=== Work to complete ===
Of the lines in the data below, count the ones holding the string "shoulder", and answer with that number only.

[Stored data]

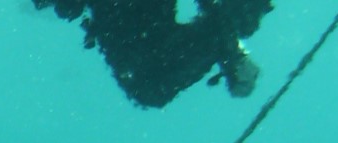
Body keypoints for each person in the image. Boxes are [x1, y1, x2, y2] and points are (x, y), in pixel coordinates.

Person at [33, 0, 274, 107]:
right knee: (148, 86)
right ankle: (229, 29)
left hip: (124, 20)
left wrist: (228, 46)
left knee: (148, 86)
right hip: (126, 21)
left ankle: (228, 30)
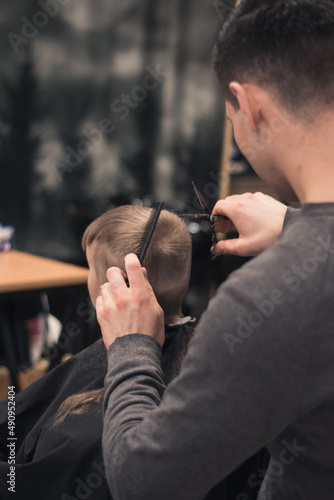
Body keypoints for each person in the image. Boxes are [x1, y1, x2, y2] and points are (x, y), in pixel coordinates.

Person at [97, 1, 334, 499]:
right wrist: (295, 225)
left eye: (231, 120)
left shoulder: (267, 302)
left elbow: (143, 483)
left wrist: (131, 347)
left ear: (247, 106)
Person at [0, 205, 196, 499]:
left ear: (113, 287)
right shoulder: (203, 358)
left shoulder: (78, 438)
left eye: (90, 267)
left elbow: (25, 484)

=== Result below ===
3